Even as we reflect on what it means to be a 50-year-old independent nation, attitudes toward sexuality will have to factor into the national conversation, such as it is. But even more so, I think we have to examine our attitude towards change in general. As a nation, we’ve come a long way in 50 years. But could it be that we could have progressed even further were it not for resistance to things that could make us better? How many times have we heard someone from a past generation say, “This is how we’ve always done things. There’s no reason to change”? Or, “Promotion in this office is by years of service, not any fancy degree.” Or, “My parents used to run me down and beat me with a stick; if corporal punishment was good enough for me, I don’t see why it isn’t good enough for my children.”
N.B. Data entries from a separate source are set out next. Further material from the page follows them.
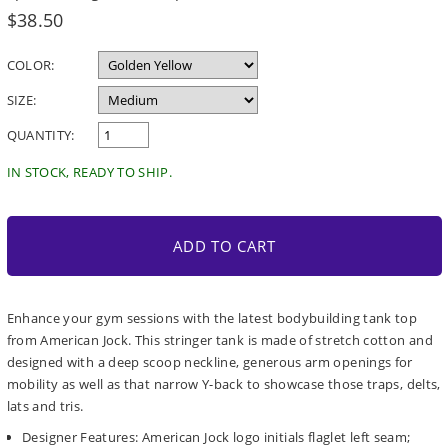
Regular
$38.50
price
COLOR:
SIZE:
QUANTITY:
IN STOCK, READY TO SHIP.
ADD TO CART
Enhance your gym sessions with the latest bodybuilding tank top
from American Jock. This stringer tank is made of stretch cotton and
designed with a deep scoop neckline, generous arm openings for
mobility as well as that narrow Y-back to showcase those traps, delts,
lats and tris.
Designer Features: American Jock logo initials flaglet left seam;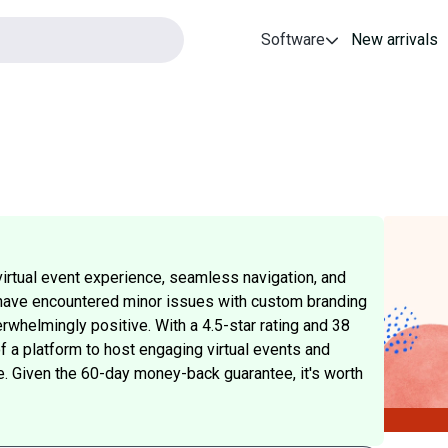
Software
New arrivals
irtual event experience, seamless navigation, and
have encountered minor issues with custom branding
rwhelmingly positive. With a 4.5-star rating and 38
f a platform to host engaging virtual events and
e. Given the 60-day money-back guarantee, it's worth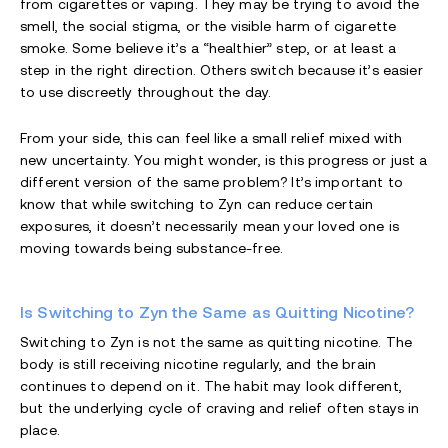
from cigarettes or vaping. They may be trying to avoid the
smell, the social stigma, or the visible harm of cigarette
smoke. Some believe it’s a “healthier” step, or at least a
step in the right direction. Others switch because it’s easier
to use discreetly throughout the day.
From your side, this can feel like a small relief mixed with
new uncertainty. You might wonder, is this progress or just a
different version of the same problem? It’s important to
know that while switching to Zyn can reduce certain
exposures, it doesn’t necessarily mean your loved one is
moving towards being substance-free.
Is Switching to Zyn the Same as Quitting Nicotine?
Switching to Zyn is not the same as quitting nicotine. The
body is still receiving nicotine regularly, and the brain
continues to depend on it. The habit may look different,
but the underlying cycle of craving and relief often stays in
place.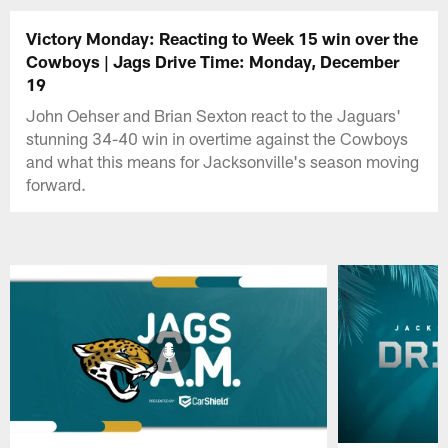
Victory Monday: Reacting to Week 15 win over the
Cowboys | Jags Drive Time: Monday, December
19
John Oehser and Brian Sexton react to the Jaguars'
stunning 34-40 win in overtime against the Cowboys
and what this means for Jacksonville's season moving
forward.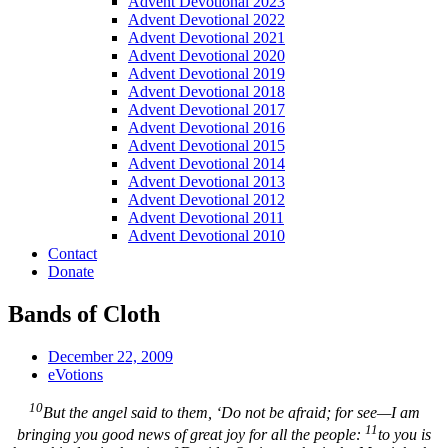
Advent Devotional 2023
Advent Devotional 2022
Advent Devotional 2021
Advent Devotional 2020
Advent Devotional 2019
Advent Devotional 2018
Advent Devotional 2017
Advent Devotional 2016
Advent Devotional 2015
Advent Devotional 2014
Advent Devotional 2013
Advent Devotional 2012
Advent Devotional 2011
Advent Devotional 2010
Contact
Donate
Bands of Cloth
December 22, 2009
eVotions
10
But the angel said to them, ‘Do not be afraid; for see—I am
11
bringing you good news of great joy for all the people:
to you is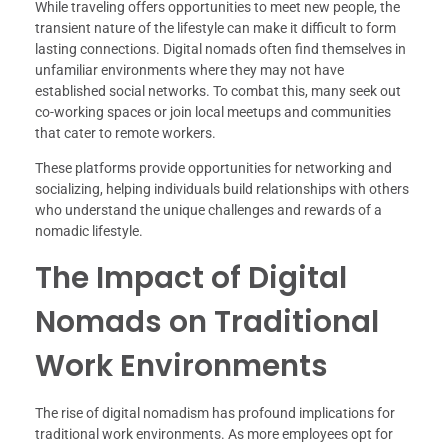
While traveling offers opportunities to meet new people, the
transient nature of the lifestyle can make it difficult to form
lasting connections. Digital nomads often find themselves in
unfamiliar environments where they may not have
established social networks. To combat this, many seek out
co-working spaces or join local meetups and communities
that cater to remote workers.
These platforms provide opportunities for networking and
socializing, helping individuals build relationships with others
who understand the unique challenges and rewards of a
nomadic lifestyle.
The Impact of Digital
Nomads on Traditional
Work Environments
The rise of digital nomadism has profound implications for
traditional work environments. As more employees opt for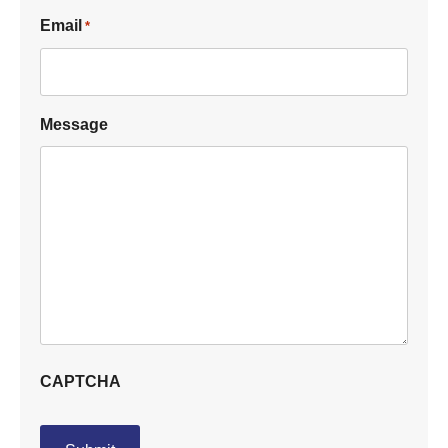
Email
*
Message
CAPTCHA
The Jamaican poet and philosopher Earl McKenzie speaks about Jamaicans’ aversion to straight lines, for example. We’ve all been in a bank or a stoplight and seen somebody, a propos of nothing, form another completely unnecessary line. Perhaps one of the things we can meditate on in this jubilee year is how we view change. “In a chronically leaking boat, energy devoted to changing vessels is more productive than energy devoted to patching leaks,” Warren Buffett is believed to have said. Meaning, fear of the unknown is counter-intuitive.
When I was growing up, one of parents’ biggest fears was that their daughters would become involved with the wrong elements: Rastas, for example. Weird, considering the universal appeal of dreadlocks today, right? But back then, Rastafarianism was feared because it wasn’t understood. It took me a long while to discover the Rasta uncle my mother kept secret from us, her brother, a herbs man, kinder and gentler you would never meet. He’d become an outcast, put out of his home for matting his hair and smoking ‘dro. My mother was a tender-hearted woman, but she was a product of her environment; she supported his ostracisation. To her mind, he was no role model for her daughters. That’s how people thought then: according Rastas any societal acknowledgement would eventually translate into an island of weedsmoking, dreadlocked troublemakers. Years after finally meeting my uncle I’ve still never smoked herb and I’ve never been inclined to adopt Rastafarianism as my religion. And all I ended up with was regret about not having had the opportunity to have got to know this relative upon whom years of exile took a toll and whom we eventually lost.
The point that my friend’s daughter so eloquently made is that things and times change; there’s no point in fearing the unusual, the different. Tomorrow, that same unusual and different — like it or not — will become the norm.